(Task requirements)
[1] Rewrite the paragraph of the Invasion: Earth excerpt beginning "Jed Mercurio, the writer and co-producer" more briefly, keeping its main facts.
[2] Repeat the Invasion: Earth excerpt word for word from "Weighing in at" to "Men in Bacofoil.".

(Selected excerpt)
>>>>
Weighing in at a reported pounds 1m per episode, Invasion: Earth puts the era of wobbly sets in Surrey sandpits and gizmos constructed out of egg-boxes and loo-rolls firmly in the past. We are now in the age of Men in Black, rather than BBC TV's more traditional Men in Bacofoil.

Jed Mercurio, the writer and co-producer of Invasion: Earth was determined to consign those charming days of low budgets and even lower production values to history. He sighs at the memory of Britain's lo-tech sci-fi shows of the 1970s. "I used to watch Blake's Seven and think, `Why does this spaceship have a blue line around it when the Starship Enterprise in Star Trek never does?' That used to annoy me. Nowadays you can't broadcast dodgy special effects and then put up a caption saying, `Sorry, this is what the budget was'. You have to do it with high production values because the audience has been spoilt by the special effects on things like The X Files and Independence Day."
<<<<
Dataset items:
>>>>
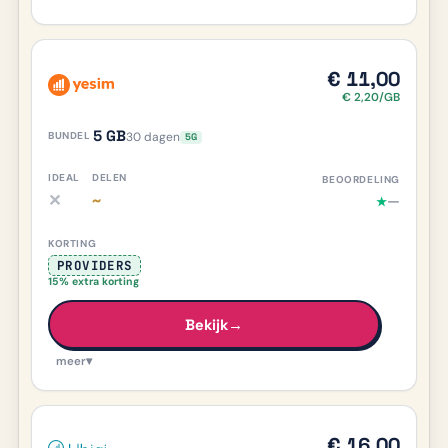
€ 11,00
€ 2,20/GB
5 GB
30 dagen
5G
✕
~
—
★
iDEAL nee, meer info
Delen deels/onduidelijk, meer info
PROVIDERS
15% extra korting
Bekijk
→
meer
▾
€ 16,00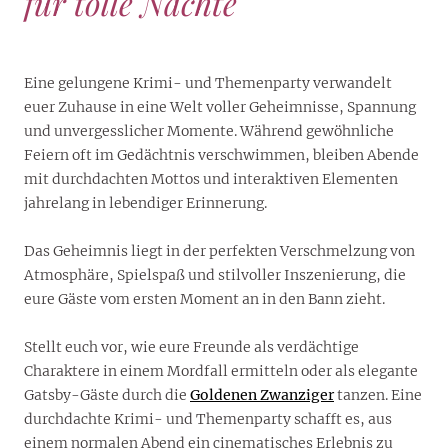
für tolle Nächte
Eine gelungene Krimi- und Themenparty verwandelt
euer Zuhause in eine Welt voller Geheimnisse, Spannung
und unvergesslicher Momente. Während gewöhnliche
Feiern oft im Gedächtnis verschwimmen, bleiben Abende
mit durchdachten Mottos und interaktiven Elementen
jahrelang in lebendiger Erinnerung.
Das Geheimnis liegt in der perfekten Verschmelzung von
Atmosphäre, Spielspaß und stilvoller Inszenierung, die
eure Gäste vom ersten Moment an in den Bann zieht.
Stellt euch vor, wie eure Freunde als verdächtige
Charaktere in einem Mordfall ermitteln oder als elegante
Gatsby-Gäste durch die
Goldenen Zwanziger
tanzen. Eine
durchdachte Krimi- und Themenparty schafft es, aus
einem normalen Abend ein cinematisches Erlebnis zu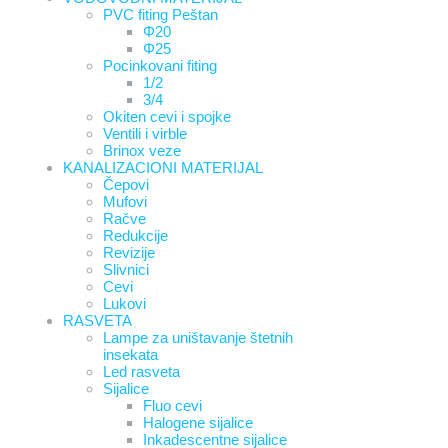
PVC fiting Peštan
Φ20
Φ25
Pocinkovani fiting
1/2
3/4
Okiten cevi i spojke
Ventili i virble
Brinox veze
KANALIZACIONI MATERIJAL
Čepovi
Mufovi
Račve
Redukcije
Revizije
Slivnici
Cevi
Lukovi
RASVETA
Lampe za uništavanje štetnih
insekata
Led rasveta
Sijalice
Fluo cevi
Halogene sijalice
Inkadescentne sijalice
<<<<
(List of answers)
[1] Jed Mercurio, writer and co-producer of Invasion: Earth, set out to leave the low-budget, low-production-value era behind. He recalls being annoyed, while watching Britain's lo-tech 1970s sci-fi, that the spaceship in Blake's Seven had a blue line around it when the Starship Enterprise in Star Trek never did. He says dodgy special effects can no longer be broadcast with an apology about the budget. Audiences have been spoilt by the effects in The X Files and Independence Day, so high production values are now essential.

[2]
Weighing in at a reported pounds 1m per episode, Invasion: Earth puts the era of wobbly sets in Surrey sandpits and gizmos constructed out of egg-boxes and loo-rolls firmly in the past. We are now in the age of Men in Black, rather than BBC TV's more traditional Men in Bacofoil.